Prompt:
Rewrite the lines of the material below as a numbered list, dropping the blank lines. Leave the pictures out of your answer.

▼

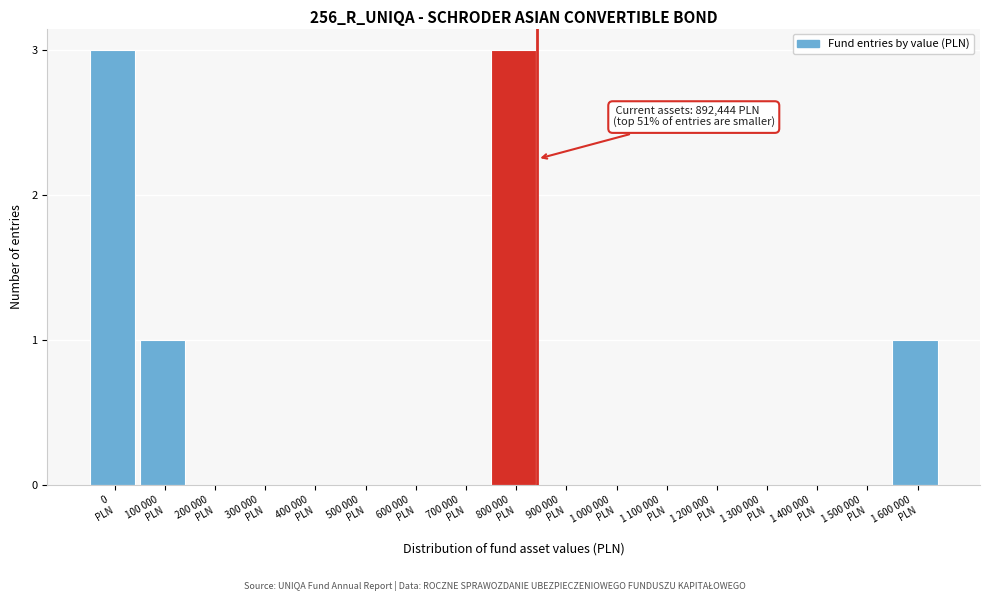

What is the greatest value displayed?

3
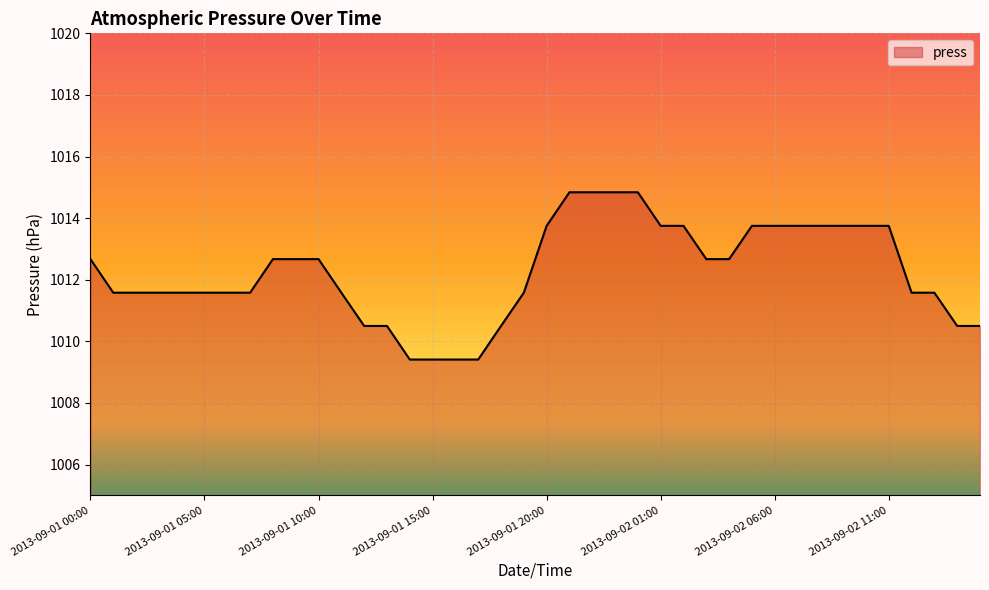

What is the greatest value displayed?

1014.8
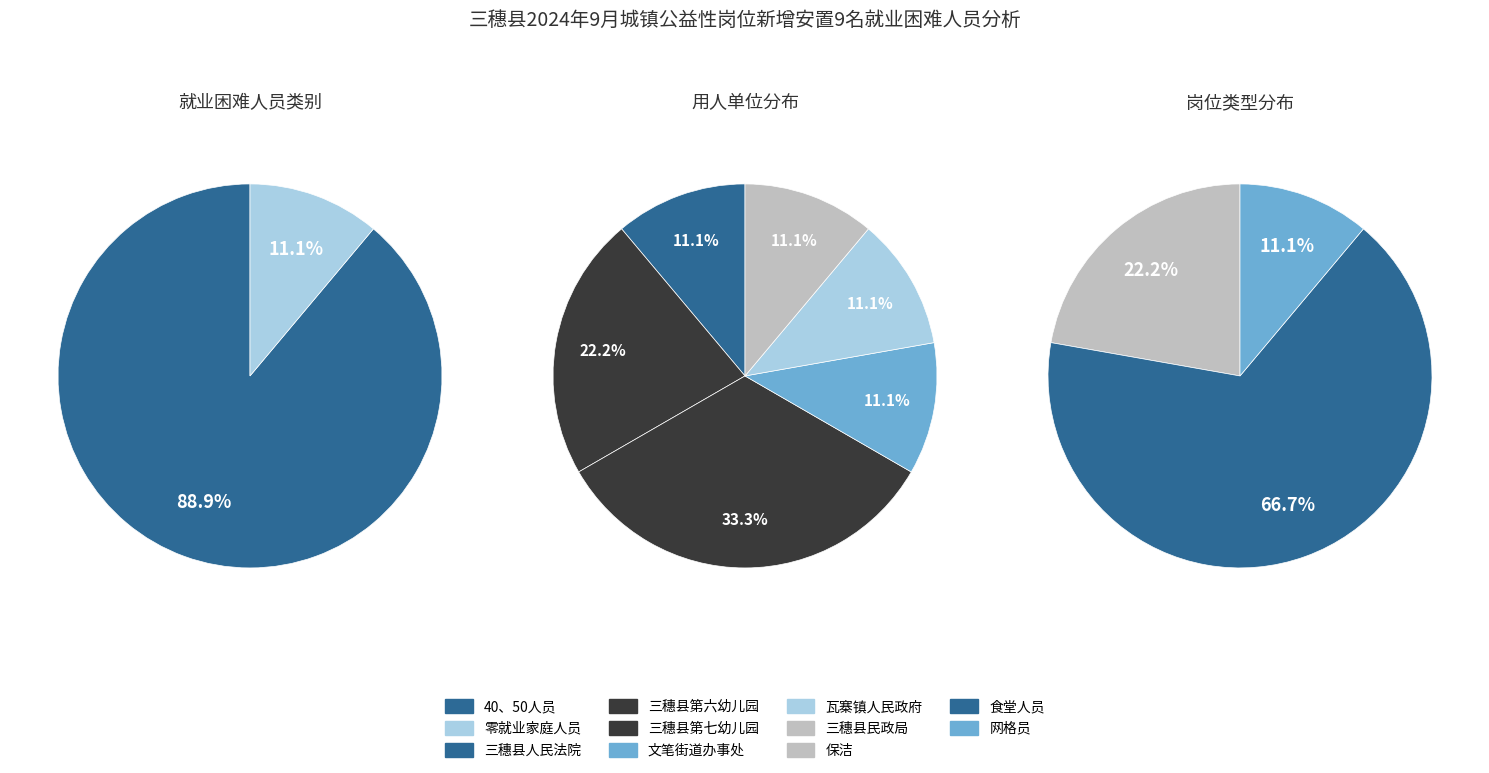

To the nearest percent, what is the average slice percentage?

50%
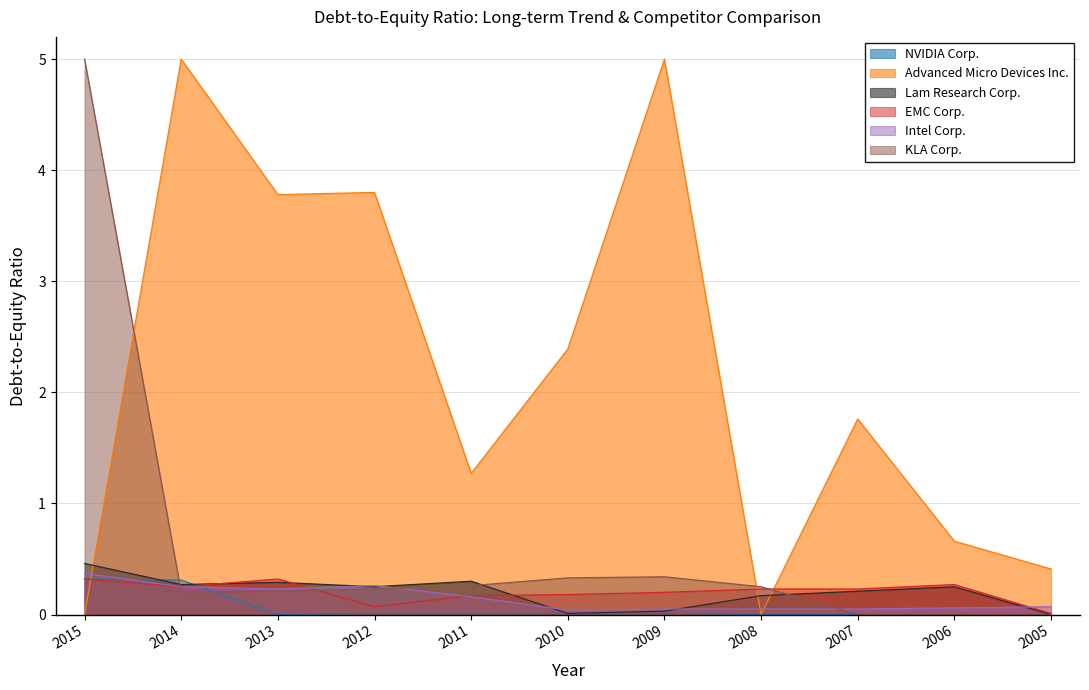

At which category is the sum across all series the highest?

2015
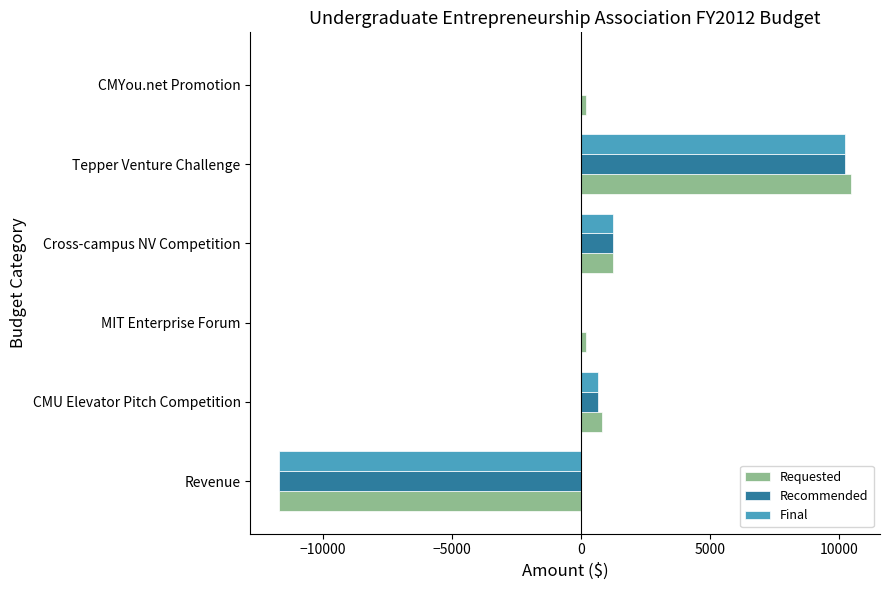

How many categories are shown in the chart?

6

▲

Answer below:
1. What is the greatest value displayed?
2. 3
3. What is the greatest value displayed?
4. 1014.8
5. To the nearest percent, what is the average slice percentage?
6. 50%
7. At which category is the sum across all series the highest?
8. 2015
9. How many categories are shown in the chart?
10. 6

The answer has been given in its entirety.